You see now that this is the furthest thing from gay. You admire your muscles to admire the idea of you. You choke a man in the bathroom because he had a better business card than you and thus had to be taken down to protect the idea of you. There is no love here, there is only the idea of you that needs protecting. This is about you. The carefully-constructed, Mark Zuckerburg-esque effect with which you engage with the world is a façade that makes you the same as every man around you. This is what protects you as you engage in terrible acts. So what if this leaves you with nothing real? There is an idea of you. And this performativity, this concealed desire — this is masculinity. Ceci n’est pas une sortie.
Fight Club (1999)
I used to be a submissive CS major here at UTD, but ever since I watched David Fincher’s cult classic film “Fight Club,” everything changed. The film focuses on an insomniac, played by Edward Norton, whose only passion is his furniture. He gets the idea to fake his way into several therapy groups, which finally allows him to sleep. After a choice encounter with an eccentric soap salesman named Tyler Durden, played by Brad Pitt, and his apartment (along with his precious furniture) exploding, he decides to team up with his new pal and create an organization where men can be their true selves… by beating each other up. Tyler accompanies the protagonist almost constantly. He gives him advice for what to say, what to do, and how to do it. Almost as if he’s — uhh…
Listen up. Men are shackled by Society™, and the only way for them to break free is to be their true selves. Shake off the chains of societal expectation and live the life you want to live. Start an underground bare-knuckle boxing organization. Physically beat yourself up in the middle of the street. Take an all-expenses paid trip to pound town with a mentally ill chick, all in garish late-’90s CGI. It’s your life, and it’s up to you to live it.

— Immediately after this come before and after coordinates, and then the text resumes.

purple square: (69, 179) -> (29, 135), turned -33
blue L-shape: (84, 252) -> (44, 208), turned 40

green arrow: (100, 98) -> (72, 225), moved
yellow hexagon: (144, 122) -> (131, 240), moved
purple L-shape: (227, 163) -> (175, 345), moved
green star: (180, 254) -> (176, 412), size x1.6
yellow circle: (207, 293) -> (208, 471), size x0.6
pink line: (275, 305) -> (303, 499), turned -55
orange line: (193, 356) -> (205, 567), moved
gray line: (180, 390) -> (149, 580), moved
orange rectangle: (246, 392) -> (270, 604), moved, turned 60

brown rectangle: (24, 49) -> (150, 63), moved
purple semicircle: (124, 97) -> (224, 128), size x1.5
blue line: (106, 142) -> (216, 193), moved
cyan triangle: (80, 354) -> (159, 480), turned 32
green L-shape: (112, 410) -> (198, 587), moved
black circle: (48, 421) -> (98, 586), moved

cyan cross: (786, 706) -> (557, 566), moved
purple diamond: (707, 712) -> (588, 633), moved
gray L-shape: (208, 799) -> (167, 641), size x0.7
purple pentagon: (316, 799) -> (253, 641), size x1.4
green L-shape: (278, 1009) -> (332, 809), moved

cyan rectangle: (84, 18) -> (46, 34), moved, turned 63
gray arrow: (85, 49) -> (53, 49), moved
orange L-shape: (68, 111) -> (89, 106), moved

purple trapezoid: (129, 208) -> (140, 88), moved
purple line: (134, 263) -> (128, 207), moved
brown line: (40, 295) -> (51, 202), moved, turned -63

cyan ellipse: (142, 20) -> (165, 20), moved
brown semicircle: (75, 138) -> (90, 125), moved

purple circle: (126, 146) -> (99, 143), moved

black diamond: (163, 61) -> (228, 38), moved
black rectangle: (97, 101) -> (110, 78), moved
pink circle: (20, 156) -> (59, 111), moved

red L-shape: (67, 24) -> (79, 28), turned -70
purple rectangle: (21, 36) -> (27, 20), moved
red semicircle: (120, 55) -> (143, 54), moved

Ugh, what happened? Anyways, Tyler has a number of hobbies in common with the average CS major: he splices film reels of children’s movies with pornography, he pisses in the food he waits, and he produces and sells soap made from human fat. He serves as the de-facto leader of Fight Club, despite cofounding it with the protagonist, and eventually morphs it into “Project Mayhem” — a militaristic initiative dedicated to tearing down the status quo. The protagonist tries to walk away, but Tyler breaks up with him and his insomnia returns. He chases after Tyler, but Tyler is always one step ahead. Whenever the protagonist is asleep, Tyler is awake, which could only make sense if Tyler is the pr — eghh…
What is “Fight Club” really about? Well, the film is clearly a depiction of how society infantilizes men and how men need to lock in and reclaim their inner violence and not a satire of masculinity in the modern day. Tyler Durden is the castration-obsessed GOAT that all men should aspire to be, not the harmful antipode to the average wage slave’s languor. The protagonist’s extreme attachment to Tyler and the sweaty, moan-filled depiction of the fights are in no way a representation of anything but the True Masculine Spirit™.
Thank you for the thematic overview, my sigma male alter ego who I do not know about. Anyway, the film is insane for its time, only showing its age with at-times wonky Final Fantasy X-ahh CGI. This film still deserves to be watched and discussed, even if the point of the film is often, often misunderstood.
Also Helena Bonham Carter plays Marla, a major character in this film, but I did not mention her because she is a woman and I am a sigma male and therefore sexist. Ok, goodbye.